[MATERIAL FOR THE TASK]

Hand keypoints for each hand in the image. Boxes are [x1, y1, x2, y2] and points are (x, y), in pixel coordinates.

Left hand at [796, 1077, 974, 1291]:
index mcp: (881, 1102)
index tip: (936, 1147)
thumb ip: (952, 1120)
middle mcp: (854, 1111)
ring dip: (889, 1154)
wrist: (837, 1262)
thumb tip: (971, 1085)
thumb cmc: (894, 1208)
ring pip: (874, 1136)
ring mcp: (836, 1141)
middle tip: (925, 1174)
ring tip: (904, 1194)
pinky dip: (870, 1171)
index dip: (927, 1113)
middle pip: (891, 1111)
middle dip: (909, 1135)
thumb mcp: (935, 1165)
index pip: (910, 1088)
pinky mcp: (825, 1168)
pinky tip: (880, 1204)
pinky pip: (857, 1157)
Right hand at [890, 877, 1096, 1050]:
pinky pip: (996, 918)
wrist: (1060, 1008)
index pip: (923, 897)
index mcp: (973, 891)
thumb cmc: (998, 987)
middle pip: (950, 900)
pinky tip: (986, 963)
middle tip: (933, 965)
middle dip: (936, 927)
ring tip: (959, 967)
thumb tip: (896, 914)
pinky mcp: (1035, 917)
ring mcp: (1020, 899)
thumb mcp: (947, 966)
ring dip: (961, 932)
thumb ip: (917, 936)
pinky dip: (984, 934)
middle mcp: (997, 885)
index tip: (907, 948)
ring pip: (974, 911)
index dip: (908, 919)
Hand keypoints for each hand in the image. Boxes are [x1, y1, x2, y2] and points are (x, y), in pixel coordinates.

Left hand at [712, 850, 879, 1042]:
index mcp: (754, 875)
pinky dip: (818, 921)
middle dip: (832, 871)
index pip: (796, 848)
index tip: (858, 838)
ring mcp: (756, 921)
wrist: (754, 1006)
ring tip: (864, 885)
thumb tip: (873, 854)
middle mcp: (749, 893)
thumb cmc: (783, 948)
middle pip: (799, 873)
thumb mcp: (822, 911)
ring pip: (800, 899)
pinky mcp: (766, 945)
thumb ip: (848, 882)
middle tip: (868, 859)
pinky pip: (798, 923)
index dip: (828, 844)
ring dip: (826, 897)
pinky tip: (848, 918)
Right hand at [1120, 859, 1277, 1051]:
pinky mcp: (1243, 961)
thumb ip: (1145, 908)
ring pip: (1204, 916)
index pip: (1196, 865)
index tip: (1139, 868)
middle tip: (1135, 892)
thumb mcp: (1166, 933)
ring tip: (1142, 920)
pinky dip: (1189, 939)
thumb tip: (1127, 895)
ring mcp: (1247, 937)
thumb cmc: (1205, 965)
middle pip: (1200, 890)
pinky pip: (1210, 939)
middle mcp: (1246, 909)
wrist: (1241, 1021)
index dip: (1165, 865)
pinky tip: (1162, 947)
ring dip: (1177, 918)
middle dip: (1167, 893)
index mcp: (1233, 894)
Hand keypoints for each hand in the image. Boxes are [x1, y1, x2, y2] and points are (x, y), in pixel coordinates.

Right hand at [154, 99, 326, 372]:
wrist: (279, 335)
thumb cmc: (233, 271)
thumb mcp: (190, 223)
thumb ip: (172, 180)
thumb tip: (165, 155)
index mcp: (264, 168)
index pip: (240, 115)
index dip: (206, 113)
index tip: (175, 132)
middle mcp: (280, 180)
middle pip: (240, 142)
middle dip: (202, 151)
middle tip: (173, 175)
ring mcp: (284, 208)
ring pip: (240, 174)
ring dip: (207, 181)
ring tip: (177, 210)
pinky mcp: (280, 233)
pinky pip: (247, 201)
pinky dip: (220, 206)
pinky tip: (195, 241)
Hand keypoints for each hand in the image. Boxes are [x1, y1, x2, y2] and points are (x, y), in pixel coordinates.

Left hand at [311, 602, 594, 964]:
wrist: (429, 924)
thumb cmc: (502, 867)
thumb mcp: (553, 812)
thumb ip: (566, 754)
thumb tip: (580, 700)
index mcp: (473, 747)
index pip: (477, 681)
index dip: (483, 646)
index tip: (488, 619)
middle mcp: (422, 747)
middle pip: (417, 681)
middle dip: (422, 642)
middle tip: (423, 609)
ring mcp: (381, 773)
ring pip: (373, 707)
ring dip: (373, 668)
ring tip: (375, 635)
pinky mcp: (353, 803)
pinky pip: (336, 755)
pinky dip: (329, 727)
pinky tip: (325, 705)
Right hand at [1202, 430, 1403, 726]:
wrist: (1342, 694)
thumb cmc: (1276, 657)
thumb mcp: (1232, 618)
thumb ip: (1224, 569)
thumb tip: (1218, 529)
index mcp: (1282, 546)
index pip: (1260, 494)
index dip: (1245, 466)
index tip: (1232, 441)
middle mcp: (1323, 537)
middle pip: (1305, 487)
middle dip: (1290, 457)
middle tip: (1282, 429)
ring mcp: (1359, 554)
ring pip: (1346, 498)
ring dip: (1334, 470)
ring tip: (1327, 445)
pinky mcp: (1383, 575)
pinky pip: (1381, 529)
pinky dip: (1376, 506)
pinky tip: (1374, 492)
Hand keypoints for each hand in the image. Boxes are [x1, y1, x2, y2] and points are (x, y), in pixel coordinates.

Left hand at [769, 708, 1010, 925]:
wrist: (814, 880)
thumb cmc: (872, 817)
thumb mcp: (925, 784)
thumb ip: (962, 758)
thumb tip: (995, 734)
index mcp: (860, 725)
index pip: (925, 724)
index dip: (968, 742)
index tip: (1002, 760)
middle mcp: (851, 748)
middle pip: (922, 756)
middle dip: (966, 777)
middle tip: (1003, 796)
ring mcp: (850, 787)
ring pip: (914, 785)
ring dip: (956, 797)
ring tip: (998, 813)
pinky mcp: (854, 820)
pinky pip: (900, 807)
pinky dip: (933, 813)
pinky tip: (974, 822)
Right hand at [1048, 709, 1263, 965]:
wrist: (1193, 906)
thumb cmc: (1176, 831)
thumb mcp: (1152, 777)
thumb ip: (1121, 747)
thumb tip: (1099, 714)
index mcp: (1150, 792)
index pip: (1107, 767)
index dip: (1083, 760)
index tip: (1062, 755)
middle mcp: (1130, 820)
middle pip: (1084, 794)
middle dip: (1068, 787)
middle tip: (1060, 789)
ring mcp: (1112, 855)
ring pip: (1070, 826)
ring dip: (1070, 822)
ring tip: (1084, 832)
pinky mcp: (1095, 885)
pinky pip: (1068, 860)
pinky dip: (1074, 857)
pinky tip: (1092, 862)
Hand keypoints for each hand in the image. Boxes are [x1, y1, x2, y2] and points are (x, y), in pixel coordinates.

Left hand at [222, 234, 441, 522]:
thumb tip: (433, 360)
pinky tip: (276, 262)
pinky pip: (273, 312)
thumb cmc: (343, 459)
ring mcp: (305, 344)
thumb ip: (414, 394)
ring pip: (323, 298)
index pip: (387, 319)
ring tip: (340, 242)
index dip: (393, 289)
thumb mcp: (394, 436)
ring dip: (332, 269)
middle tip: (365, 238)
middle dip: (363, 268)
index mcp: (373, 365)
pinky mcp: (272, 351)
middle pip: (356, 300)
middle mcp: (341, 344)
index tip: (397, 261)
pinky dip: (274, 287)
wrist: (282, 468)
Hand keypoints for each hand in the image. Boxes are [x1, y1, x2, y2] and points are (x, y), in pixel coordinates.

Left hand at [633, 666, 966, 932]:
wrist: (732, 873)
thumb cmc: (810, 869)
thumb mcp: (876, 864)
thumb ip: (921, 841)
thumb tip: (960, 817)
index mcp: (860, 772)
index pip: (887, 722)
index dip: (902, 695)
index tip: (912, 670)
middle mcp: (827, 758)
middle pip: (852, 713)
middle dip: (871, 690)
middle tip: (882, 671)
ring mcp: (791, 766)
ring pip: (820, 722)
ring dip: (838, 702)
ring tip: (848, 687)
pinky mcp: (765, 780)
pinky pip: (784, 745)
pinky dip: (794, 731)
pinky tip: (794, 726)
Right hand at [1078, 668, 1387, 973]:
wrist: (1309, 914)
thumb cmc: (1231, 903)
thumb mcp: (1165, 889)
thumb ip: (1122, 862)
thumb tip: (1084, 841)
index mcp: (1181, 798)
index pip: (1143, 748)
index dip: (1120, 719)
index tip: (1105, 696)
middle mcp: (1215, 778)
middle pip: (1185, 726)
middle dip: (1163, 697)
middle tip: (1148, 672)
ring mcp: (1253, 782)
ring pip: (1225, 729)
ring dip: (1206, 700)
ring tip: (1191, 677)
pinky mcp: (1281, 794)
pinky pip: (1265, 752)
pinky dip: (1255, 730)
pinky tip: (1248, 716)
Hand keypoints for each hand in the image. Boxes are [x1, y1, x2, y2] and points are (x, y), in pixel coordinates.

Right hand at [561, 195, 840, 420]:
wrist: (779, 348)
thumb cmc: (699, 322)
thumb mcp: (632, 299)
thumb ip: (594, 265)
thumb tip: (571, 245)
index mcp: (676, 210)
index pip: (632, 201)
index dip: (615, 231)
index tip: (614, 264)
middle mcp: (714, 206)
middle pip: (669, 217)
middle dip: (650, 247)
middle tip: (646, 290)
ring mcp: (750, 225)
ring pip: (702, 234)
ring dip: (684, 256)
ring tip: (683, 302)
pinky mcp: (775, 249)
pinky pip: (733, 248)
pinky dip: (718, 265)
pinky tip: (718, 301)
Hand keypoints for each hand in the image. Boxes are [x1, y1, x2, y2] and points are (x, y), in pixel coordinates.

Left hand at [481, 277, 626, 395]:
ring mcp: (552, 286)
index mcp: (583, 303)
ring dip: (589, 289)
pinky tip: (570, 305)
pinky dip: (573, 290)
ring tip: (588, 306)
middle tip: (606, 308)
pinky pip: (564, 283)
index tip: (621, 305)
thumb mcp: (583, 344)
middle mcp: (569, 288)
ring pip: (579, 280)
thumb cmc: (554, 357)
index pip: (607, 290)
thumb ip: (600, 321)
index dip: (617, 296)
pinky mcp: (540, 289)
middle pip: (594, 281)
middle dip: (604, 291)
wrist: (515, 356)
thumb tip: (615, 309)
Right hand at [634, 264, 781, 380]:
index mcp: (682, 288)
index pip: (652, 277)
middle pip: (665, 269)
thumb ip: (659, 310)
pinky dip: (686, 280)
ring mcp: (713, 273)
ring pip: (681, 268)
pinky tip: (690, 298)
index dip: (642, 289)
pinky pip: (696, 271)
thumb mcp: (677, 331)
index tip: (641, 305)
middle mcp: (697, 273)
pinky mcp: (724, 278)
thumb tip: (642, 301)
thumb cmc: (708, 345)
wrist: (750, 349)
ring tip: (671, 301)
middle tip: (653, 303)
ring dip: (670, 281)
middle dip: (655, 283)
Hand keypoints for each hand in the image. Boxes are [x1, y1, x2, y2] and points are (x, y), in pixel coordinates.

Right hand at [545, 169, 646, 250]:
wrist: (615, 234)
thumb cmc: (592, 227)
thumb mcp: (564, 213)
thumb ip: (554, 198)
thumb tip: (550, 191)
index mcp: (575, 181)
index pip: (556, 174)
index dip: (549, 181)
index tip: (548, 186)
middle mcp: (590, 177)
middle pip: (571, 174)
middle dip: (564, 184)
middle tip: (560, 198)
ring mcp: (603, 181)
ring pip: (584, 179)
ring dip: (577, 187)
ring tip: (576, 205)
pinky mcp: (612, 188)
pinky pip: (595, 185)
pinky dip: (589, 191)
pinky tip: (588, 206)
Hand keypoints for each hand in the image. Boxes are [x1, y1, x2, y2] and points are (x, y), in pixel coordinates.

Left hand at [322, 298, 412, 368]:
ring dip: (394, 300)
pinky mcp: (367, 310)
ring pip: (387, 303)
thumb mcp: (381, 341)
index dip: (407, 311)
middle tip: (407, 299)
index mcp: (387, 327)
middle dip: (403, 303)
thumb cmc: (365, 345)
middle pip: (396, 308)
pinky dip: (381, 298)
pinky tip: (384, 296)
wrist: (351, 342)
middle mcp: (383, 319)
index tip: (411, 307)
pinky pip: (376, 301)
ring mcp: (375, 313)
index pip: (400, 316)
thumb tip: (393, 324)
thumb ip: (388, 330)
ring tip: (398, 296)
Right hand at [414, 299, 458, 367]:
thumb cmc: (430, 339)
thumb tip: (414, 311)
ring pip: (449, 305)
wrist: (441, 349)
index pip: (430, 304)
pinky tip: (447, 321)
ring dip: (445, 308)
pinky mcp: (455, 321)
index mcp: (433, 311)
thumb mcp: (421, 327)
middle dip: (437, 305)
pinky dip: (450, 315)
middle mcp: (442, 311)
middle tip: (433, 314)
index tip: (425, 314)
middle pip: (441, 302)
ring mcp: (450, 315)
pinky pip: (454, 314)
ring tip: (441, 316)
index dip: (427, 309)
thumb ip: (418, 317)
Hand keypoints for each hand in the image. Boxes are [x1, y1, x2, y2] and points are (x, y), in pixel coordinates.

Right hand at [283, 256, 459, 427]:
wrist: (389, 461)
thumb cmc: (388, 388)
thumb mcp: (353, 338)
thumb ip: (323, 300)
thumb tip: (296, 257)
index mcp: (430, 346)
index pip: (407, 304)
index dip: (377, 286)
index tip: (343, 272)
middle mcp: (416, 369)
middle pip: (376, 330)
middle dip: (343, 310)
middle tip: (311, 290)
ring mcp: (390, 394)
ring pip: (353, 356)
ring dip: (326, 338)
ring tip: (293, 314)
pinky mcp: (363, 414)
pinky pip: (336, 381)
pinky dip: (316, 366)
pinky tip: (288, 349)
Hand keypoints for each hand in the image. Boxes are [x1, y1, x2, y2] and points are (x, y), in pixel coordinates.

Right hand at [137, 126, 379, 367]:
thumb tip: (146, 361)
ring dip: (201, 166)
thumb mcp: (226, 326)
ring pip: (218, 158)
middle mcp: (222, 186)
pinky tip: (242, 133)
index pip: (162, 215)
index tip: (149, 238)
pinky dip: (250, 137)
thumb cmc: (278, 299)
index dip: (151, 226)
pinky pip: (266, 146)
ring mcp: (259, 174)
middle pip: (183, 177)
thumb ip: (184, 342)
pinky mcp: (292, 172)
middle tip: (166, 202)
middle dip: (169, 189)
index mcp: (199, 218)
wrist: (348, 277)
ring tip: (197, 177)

[/MATERIAL FOR THE TASK]

EXERCISE = Reproduce every line above that contains the string "Right".

SOLUTION =
Right hand at [890, 877, 1096, 1050]:
Right hand at [1120, 859, 1277, 1051]:
Right hand at [154, 99, 326, 372]:
Right hand at [1202, 430, 1403, 726]:
Right hand at [1048, 709, 1263, 965]:
Right hand at [1078, 668, 1387, 973]:
Right hand at [561, 195, 840, 420]:
Right hand at [634, 264, 781, 380]:
Right hand at [545, 169, 646, 250]:
Right hand at [414, 299, 458, 367]:
Right hand at [283, 256, 459, 427]:
Right hand at [137, 126, 379, 367]:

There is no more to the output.